Good news, for L.A. Galaxy fans.
Zlatan Ibrahimovic has signed on for another season with the Major League Soccer club. Here is video, via the Galaxy, of him talking about it.
The return of the hulking Swede with the pony-tail, a 500-goal scorer who will be 37 during the 2019 season, improves the club’s chances of making the 2019 MLS playoffs — as well as the Galaxy’s chances of adding another MLS Cup to a collection that already includes five.
Ibrahimovic’s return to the Galaxy, announced today, also is a boon for Major League Soccer, given that the prolific scorer is the league’s most famous player, comfortably ahead of Wayne Rooney and Carlos Vela.
But it is not all good news for the Galaxy and MLS for one simple yet obvious reason:
Ibrahimovic is so good … he makes the club and the league look second-rate.
More so than any other foreign star who has played in the league. Way ahead of David Beckham. Miles ahead of David Villa or Thierry Henry or Carlos Valderrama — and certainly light years ahead of anyone who showed up in the MLS so late in his career, so soon after a serious injury, and been such a dominant player.
Consider:
–On April 20 of last year, Ibrahimovic suffered a major knee injury while playing for Manchester United. He got into a game in November and made his first start in December, but it became clear he and United agreed he needed to move. On March 23 he signed with the Galaxy, and a week later he highlighted the talent void between himself and the league with two goals off the bench, including a 45-yard rocket that eventually was named the league’s Goal of the Year.
–Ibrahimovic’s late arrival meant he missed the club’s first three matches. Thereafter, he appeared in 27 of 31 matches and scored 22 goals — the 11th-highest one-season goals total in MLS history. He added 10 assists, and his 32 combined goals and assists tied for the sixth-most in league history.
–Did we mention Ibrahimovic was 36 during the 2018 season? That he had played in exactly five matches over the previous year because of that knee surgery?
He also made most everyone in the league seem dull and monochromatic.
When he signed with the Galaxy, he paid for a full-page advertisement that contained the following words:
“Dear Los Angeles,
“You’re welcome”
Then he lived up to the predictable bravado, dominating the league in his shortened season and nearly dragging the Galaxy into the playoffs without much help.
His first match? Not only did he score that screamer from distance, he headed in the winning goal in the 91st minute of the same game as the Galaxy defeated arch-rivals Los Angeles FC.
After that match, he said: “I heard the crowd saying, ‘We want Zlatan, we want Zlatan.’ So I gave them Zlatan.”
During the 2018 season, he also scored his 500th goal, when adding his club goals to his Swedish international total. THe only other players to score 500 goals?
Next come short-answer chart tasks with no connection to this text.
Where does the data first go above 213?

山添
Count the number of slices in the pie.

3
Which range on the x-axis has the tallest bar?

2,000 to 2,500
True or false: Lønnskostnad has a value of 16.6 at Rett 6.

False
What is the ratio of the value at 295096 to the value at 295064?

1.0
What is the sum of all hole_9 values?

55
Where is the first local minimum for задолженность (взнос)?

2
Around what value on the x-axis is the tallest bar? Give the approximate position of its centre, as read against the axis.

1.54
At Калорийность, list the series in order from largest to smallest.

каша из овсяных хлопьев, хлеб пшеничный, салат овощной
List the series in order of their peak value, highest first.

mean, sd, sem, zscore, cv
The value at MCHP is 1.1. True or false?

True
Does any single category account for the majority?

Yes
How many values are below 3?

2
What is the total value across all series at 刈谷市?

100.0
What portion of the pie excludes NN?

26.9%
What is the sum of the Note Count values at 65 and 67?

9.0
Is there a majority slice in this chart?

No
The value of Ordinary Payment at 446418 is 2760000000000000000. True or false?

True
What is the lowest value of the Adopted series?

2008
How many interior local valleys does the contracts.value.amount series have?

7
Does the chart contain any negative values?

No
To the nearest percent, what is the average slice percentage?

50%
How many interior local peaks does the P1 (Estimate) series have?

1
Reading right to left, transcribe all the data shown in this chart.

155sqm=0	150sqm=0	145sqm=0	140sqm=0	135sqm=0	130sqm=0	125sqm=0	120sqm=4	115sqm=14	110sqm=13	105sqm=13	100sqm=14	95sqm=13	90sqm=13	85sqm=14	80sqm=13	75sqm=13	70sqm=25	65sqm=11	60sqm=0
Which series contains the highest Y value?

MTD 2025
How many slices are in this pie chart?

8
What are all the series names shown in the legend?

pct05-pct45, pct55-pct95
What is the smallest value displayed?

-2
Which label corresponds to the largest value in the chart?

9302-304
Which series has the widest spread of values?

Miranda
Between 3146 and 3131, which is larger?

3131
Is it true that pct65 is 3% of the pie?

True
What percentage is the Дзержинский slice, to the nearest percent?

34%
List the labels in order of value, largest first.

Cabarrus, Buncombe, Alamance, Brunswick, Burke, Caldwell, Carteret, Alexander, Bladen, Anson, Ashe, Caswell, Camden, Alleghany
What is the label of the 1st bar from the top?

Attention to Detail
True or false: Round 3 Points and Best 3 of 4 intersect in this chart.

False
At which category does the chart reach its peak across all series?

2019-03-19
Lionel Messi and Cristiano Ronaldo.
So, Zlatan remains in MLS, at age 37, presumably making about as much money, this season, as anyone who ever has appeared in the league — and it has to be on the high side of $5 million, doesn’t it?
(MLS is militant about not divulging salary figures, presumably because the numbers are so modest.)
Whatever Zlatan is getting, he is worth it. Because he makes Major League Soccer more interesting.
But he also makes it look even further behind European club soccer than we thought, because a guy Manchester United didn’t think it needed anymore … got on a plane heading to Los Angeles and took over the league in a matter of weeks.
1 response so far ↓
1 Gene Hiigel // Dec 18, 2018 at 7:56 PM
It is funny that MLS is so adamant about not releasing salary figures because come April the MLS Players Association will publish the salary of every player in the league (they have done this for at least the past five years).
Here is the 2018 list. https://mlsplayers.org/resources/salary-guide
Zlatan made $1,500,000 last year, but rumors are that next year is in excess of $5 million. I can’t remember why, but there was some reason that his salary was artificially low last season.